#### Work order
Report how many lines in the data include "resultsTableCollaborative", with the number as the only reply.

#### Source records
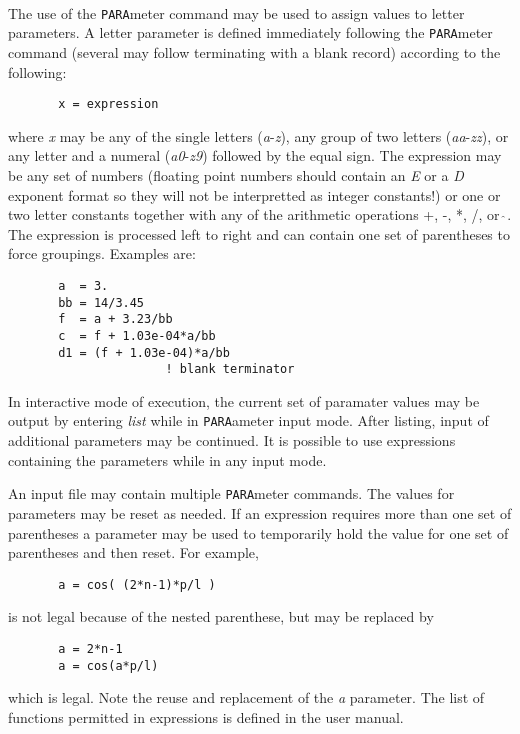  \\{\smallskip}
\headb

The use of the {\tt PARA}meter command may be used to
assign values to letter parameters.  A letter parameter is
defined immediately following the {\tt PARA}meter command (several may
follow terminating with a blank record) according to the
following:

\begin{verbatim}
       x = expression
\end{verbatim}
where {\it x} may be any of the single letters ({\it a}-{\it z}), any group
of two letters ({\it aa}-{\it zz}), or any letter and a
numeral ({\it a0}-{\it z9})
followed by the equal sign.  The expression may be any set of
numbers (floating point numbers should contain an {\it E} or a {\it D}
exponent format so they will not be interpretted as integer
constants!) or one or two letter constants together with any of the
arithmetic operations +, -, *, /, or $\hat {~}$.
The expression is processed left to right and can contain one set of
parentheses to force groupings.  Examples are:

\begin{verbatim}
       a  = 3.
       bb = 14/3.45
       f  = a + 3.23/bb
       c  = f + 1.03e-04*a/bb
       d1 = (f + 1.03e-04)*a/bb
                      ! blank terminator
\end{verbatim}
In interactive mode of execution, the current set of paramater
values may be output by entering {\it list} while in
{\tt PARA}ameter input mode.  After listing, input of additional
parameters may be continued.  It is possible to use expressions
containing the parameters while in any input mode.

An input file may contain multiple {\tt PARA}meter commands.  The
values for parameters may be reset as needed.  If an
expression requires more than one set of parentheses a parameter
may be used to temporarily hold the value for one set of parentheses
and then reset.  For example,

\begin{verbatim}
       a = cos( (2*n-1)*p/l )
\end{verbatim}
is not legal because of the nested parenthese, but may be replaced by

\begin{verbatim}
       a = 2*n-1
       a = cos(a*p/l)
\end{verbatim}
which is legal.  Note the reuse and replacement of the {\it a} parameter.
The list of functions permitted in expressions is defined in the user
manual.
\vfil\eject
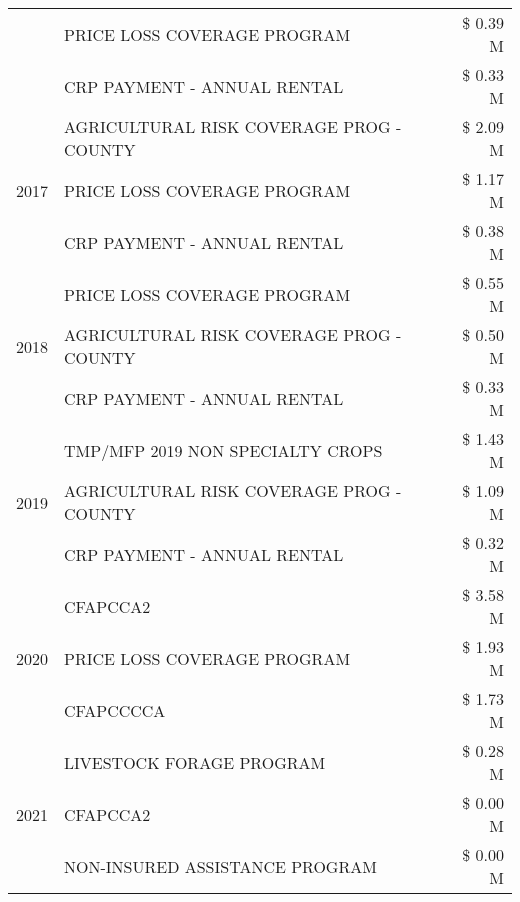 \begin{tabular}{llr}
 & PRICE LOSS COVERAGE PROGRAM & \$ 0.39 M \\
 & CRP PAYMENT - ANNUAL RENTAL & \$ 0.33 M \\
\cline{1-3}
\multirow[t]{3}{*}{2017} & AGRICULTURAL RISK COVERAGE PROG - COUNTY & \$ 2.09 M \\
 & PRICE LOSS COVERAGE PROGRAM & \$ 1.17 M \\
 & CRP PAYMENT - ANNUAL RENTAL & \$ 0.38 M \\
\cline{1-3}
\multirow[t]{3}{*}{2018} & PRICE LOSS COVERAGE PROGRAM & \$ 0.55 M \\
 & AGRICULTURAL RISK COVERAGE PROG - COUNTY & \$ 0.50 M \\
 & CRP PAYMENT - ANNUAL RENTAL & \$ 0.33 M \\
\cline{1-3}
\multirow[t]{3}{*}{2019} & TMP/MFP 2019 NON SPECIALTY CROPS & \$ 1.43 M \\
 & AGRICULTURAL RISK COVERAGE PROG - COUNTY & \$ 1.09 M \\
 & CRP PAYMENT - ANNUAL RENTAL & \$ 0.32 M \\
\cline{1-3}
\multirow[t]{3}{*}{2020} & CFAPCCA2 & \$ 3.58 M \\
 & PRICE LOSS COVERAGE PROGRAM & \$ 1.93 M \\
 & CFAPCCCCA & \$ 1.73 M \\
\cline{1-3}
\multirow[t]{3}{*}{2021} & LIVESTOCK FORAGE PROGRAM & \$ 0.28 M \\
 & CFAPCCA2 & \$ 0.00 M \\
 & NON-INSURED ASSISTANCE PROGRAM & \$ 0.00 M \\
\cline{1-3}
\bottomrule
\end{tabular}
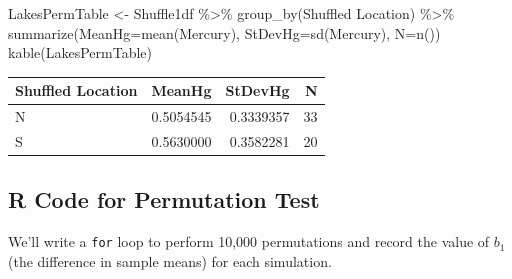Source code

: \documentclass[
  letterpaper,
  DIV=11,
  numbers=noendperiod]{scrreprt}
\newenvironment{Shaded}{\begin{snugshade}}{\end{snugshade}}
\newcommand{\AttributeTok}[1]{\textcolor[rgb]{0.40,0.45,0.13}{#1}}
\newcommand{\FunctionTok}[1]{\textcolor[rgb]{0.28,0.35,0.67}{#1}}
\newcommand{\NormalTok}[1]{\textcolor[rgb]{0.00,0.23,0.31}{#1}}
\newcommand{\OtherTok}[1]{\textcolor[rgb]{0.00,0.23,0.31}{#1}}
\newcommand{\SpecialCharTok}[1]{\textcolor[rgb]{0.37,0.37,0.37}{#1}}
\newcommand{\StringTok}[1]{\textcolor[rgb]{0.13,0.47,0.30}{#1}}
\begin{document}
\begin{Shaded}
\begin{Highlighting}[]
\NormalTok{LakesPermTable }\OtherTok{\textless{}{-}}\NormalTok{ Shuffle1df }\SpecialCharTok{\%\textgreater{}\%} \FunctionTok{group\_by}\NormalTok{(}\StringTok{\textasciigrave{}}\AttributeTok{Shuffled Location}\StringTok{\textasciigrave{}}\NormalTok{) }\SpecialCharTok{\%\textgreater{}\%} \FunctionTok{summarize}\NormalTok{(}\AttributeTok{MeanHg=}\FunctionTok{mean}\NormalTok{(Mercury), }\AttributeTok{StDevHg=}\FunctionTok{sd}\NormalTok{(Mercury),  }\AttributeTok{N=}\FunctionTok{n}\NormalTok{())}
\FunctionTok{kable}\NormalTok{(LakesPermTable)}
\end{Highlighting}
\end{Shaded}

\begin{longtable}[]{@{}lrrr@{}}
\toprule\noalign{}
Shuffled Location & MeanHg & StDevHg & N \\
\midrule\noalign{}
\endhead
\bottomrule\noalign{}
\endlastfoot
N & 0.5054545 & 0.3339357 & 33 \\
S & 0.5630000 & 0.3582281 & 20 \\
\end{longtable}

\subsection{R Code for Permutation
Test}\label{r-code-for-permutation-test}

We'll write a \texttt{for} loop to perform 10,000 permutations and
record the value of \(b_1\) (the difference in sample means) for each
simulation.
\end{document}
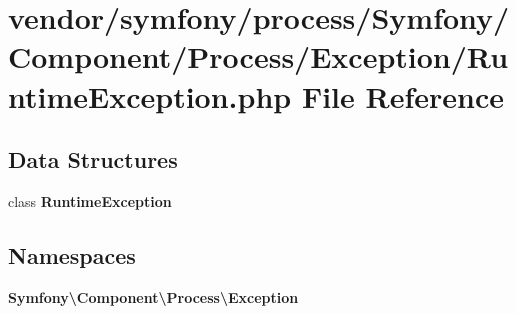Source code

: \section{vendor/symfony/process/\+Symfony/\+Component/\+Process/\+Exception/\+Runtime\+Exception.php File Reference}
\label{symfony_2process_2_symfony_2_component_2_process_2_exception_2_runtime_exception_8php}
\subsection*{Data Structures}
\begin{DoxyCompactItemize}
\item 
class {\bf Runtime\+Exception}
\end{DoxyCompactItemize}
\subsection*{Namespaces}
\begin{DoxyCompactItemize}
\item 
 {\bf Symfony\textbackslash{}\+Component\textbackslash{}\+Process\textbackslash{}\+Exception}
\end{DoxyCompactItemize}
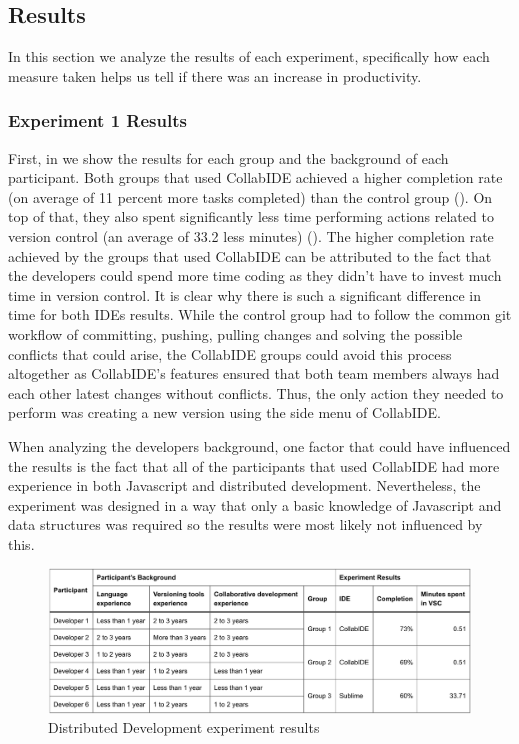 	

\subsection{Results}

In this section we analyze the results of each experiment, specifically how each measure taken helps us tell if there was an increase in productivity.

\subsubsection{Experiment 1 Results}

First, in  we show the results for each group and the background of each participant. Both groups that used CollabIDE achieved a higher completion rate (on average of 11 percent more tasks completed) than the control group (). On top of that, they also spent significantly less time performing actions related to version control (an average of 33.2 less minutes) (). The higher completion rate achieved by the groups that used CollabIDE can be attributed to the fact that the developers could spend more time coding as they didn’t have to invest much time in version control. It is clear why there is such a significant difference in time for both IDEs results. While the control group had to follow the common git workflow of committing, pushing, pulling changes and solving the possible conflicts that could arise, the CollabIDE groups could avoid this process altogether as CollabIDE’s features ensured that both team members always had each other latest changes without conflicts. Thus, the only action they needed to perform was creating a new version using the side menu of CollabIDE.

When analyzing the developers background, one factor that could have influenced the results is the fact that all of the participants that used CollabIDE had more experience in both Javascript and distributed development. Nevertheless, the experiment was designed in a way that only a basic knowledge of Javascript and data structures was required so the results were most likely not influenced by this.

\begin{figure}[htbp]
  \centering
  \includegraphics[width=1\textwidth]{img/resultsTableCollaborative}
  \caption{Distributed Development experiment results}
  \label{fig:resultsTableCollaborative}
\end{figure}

==

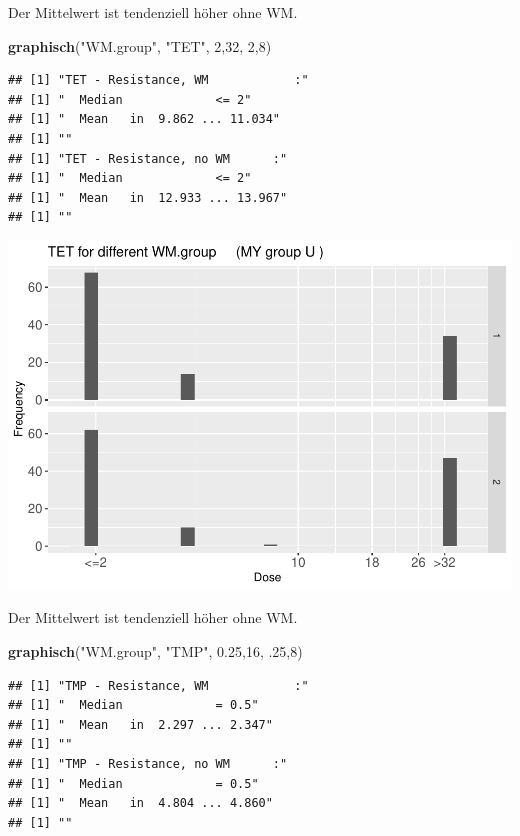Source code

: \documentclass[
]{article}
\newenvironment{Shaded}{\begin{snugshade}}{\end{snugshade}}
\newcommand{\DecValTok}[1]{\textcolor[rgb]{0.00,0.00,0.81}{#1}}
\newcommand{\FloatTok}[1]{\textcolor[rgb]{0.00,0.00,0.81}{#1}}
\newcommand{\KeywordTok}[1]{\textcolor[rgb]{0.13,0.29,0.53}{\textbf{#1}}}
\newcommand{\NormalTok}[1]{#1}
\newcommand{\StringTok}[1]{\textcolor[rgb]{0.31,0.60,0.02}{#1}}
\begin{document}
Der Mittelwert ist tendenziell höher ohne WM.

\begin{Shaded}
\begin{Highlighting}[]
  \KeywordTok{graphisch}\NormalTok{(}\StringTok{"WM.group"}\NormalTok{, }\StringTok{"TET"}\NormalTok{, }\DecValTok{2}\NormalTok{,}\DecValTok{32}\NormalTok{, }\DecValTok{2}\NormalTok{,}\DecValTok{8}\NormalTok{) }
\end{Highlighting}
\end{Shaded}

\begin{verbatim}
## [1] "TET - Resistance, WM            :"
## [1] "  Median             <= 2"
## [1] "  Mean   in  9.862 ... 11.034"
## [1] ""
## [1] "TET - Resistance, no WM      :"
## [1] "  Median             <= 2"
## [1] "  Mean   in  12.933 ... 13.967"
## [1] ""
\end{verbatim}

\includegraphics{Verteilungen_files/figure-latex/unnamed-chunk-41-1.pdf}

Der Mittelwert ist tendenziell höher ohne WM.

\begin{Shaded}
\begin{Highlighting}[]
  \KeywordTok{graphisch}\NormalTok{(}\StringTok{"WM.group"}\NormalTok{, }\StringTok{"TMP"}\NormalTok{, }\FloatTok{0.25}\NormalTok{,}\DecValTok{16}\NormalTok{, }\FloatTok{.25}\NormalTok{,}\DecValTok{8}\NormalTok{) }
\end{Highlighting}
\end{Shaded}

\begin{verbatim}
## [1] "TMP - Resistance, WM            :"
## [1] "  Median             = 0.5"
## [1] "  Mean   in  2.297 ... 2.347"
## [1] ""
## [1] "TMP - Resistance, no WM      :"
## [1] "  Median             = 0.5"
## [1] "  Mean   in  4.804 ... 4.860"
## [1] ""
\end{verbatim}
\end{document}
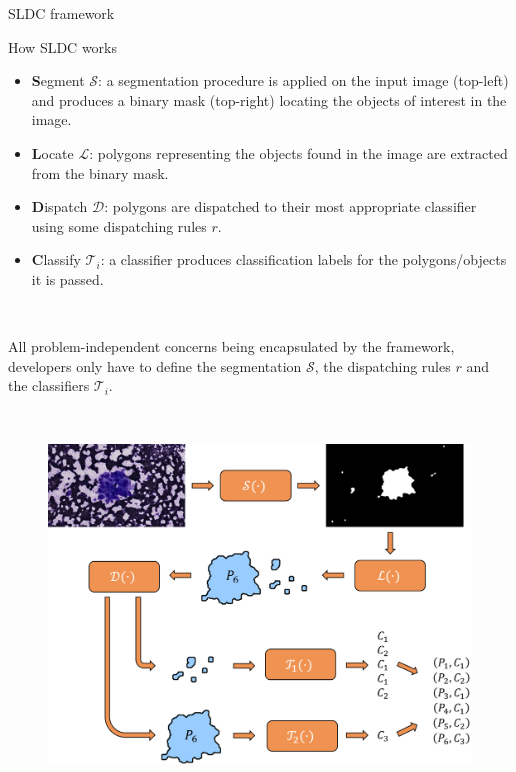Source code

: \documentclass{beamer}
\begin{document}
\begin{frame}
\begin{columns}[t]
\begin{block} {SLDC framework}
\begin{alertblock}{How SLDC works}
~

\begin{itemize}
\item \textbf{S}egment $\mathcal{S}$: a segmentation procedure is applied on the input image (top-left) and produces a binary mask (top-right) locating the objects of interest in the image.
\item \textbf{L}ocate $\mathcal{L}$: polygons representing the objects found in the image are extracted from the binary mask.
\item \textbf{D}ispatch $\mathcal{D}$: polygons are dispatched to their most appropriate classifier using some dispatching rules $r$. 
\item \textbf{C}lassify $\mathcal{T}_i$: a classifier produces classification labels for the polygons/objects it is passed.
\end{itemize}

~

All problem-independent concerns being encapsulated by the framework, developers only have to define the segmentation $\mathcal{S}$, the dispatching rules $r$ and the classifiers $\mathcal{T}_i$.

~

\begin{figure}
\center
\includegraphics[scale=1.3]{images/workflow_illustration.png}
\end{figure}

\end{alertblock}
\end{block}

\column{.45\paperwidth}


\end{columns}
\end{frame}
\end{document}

#### Solution for this task
2